Take that, Samoa. You think you're so clever. But you can't outsmart the squirrels. They'll always be one day ahead of you.

26 December 2011

Springtime in December

The Christmas carols have faded and the nursery rhymes are about to begin.
Listen carefully: You can already hear the sounds of Baby Squirrel Season 2012. Mass production is already under way.

The squirrels out there - the ones chasing each other - are not engaged in the squirrel version of any post-Christmas reindeer games. And they're not training for the winter Olympics. Here in the northeast, the annual mating game has begun and it is no meaningless frolic. The parts these squirrels are moving across the gameboard aren't exactly gamepieces. These are squirrel "private parts," and this is the serious business of rodent reproduction.

Heaven help us: All I wanted for Christmas this year was a kinder, gentler form of Squirrel Birth Control.

Is it too much to ask someone to fly a helicopter over the world's forests and, just for one season and one season alone, drop thousands of itty bitty chastity belts into the woods?

Would it be too impossible to borrow some of those old Army training films that were shown to soldiers to turn them off to promiscuity and line up the squirrels for a viewing?

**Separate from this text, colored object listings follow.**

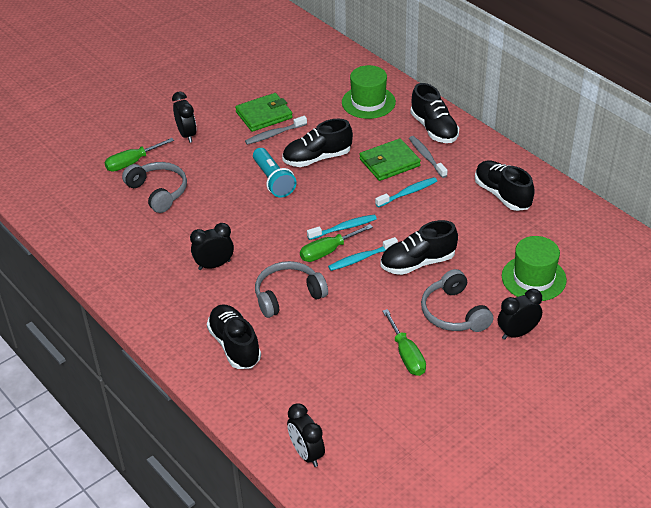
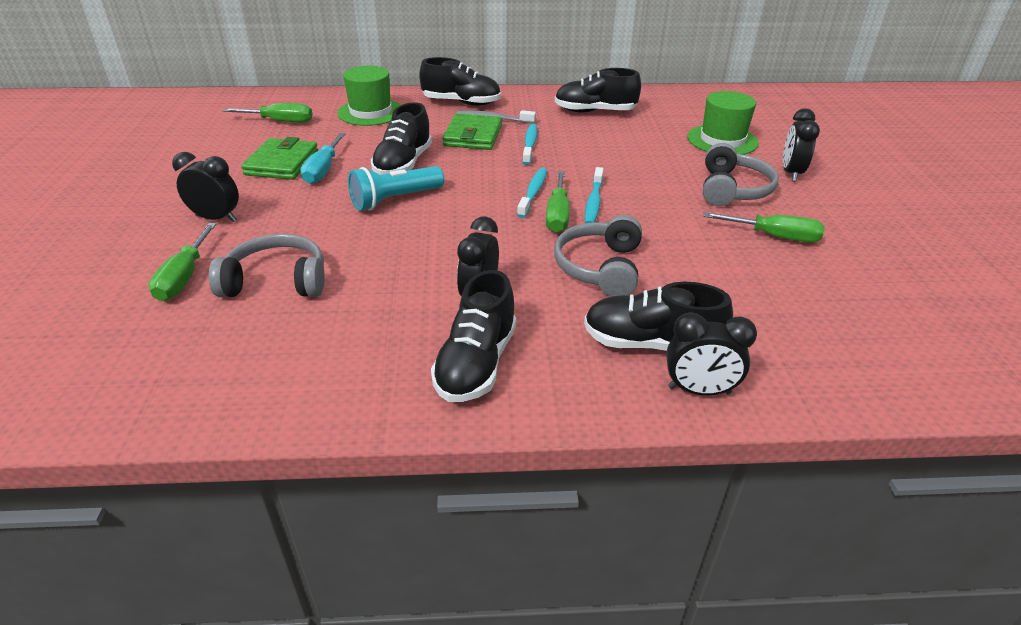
camera: 55 degrees left, 5 degrees down
(273, 181) = (395, 200): turquoise flashlight -> turquoise flashlight turned 135 degrees clockwise
(274, 134) = (323, 170): grey toothbrush -> turquoise screwdriver
(306, 453) = (905, 370): black clock -> black clock (699, 390)
(310, 79) = (280, 121): none -> green screwdriver
(417, 263) = (638, 178): black shoe -> black shoe (476, 364)
(454, 313) = (732, 189): grey headphones -> grey headphones turned 90 degrees counterclockwise

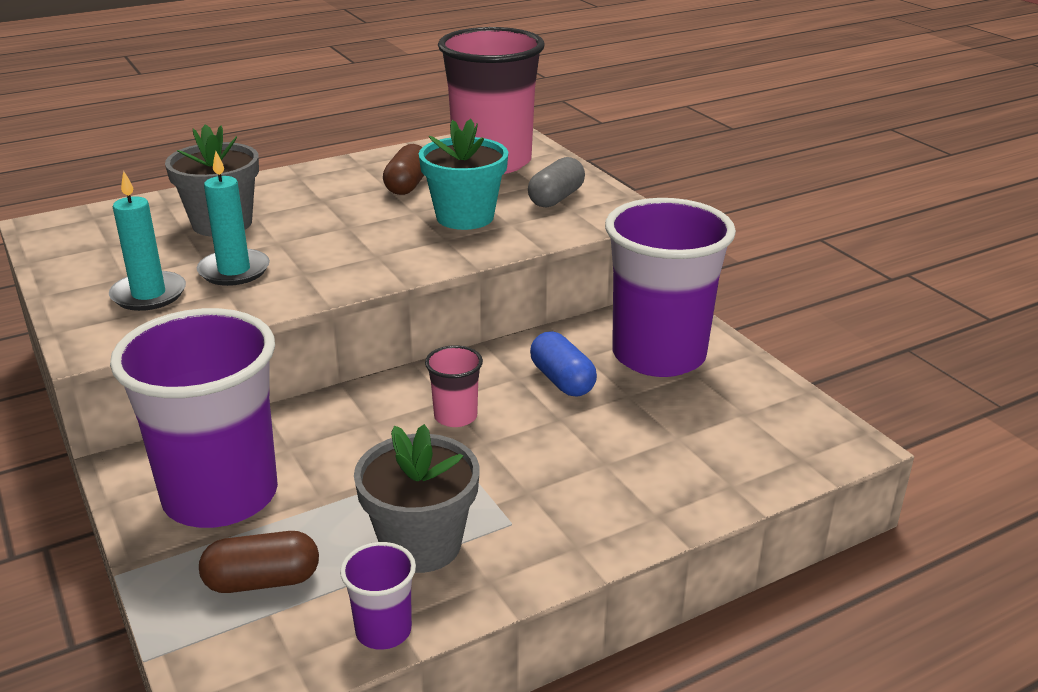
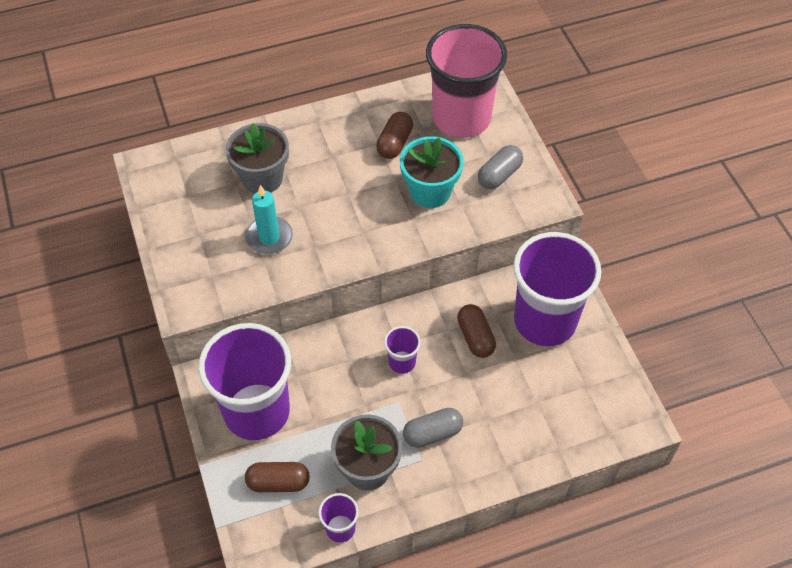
camera: 10 degrees right, 25 degrees up
(149, 294) = (215, 257): turquoise candle -> none
(455, 416) = (402, 362): pink cup -> purple cup
(522, 489) = (432, 433): none -> grey capsule
(562, 380) = (475, 337): blue capsule -> brown capsule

Can some clever wildlife biologist please devise an "on-off switch" for squirrel hormones, just to give rehabilitators a break?

I'm not saying forever here but for just one season? It would be like winning the Lottery for many of us.

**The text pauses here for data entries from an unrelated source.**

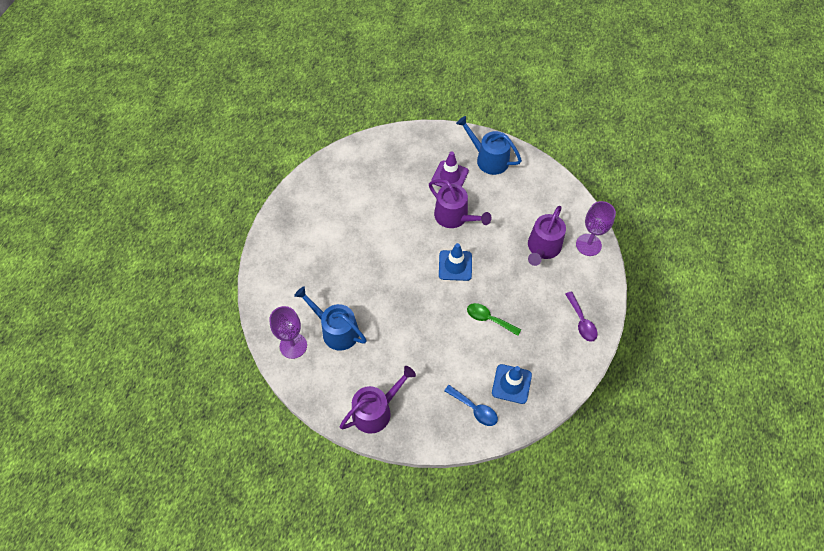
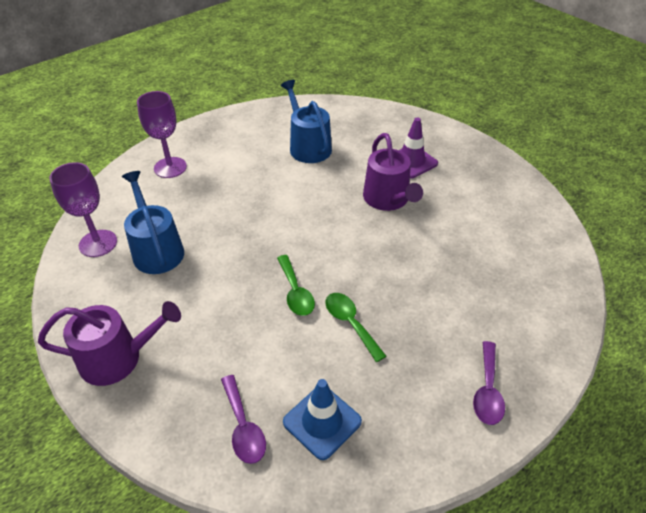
camera: 30 degrees right, 15 degrees down
(444, 315) = (295, 292): none -> green spoon
(455, 265) = (351, 246): blue traffic cone -> none
(474, 409) = (243, 427): blue spoon -> purple spoon
(488, 159) = (471, 163): blue watering can -> blue watering can (308, 146)
(543, 248) = (484, 275): purple watering can -> none
(588, 245) = (556, 299): purple goblet -> purple goblet (170, 167)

But Mother Nature supposedly knows better. And there's no force stronger than that, except perhaps the birds, the bees and - sorry to say - the squirrels.

Spring is coming sooner than you think. And this year's Class of 2012, just like last year's graduates and the ones before, all failed sex education.

Brace yourself.

04 December 2011

When trees become slackers

It's worrisome enough to make even the most mellow squirrel-loving human turn a deep shade of eastern grey: This is supposedly a "bust" year for acorns, following the acorn "boom" of 2010.

That's not good. Why should humans be indulging their dollars and senses in the untethered consumerism of the holidays - reveling first in the retail orgy of Black Friday - when squirrels can barely shop for the basics to fill their winter pantry? If the scientists are correct, this will be a winter of wanting.

It doesn't seem fair.

Yet a recent New York Times article claims the dearth of these seminal trees-to-be is most evident in places such as Central Park, and will have a ripple effect affecting both predator and prey. Humans are not left out of this ill-fated equation.

As squirrels go, so goes the nation.

Blame the trees which, apparently, are not doing their part. Acorn production, according to one forest ecologist, is well below the average 25 to 30 pounds a year per tree, for oaks alone.

Is this a workplace stoppage? Are the trees going on strike? Or perhaps, like so many American production facilities, perhaps even trees have begun to outsource their output to overseas facilities where tree labor is cheaper (and not even unionized)? Perhaps even underage trees are being forced to produce acorns before they are even mature enough to handle it?

It's easy to see, from the squirrels' point of view, where this can all lead back home in the U.S.: No nut-cache to be had means a future rife with hunger and with few available jobs because there is nothing to bury. Fewer acorns to sprout and grow means, ultimately, fewer trees to house squirrels of future generations.

Hunger, unemployment and homelessness - sound familiar?

The Federal Acorn Reserve Bank doesn't seem to want to kick in its share - adjusting the interest rate on acorns or maybe giving squirrels easier access to acorn credit - but then, would squirrels even accept government handouts at this point? I think not.

There has to be a solution.
This would ordinarily be a tough nut to crack but, unfortunately, there are none of them to be found.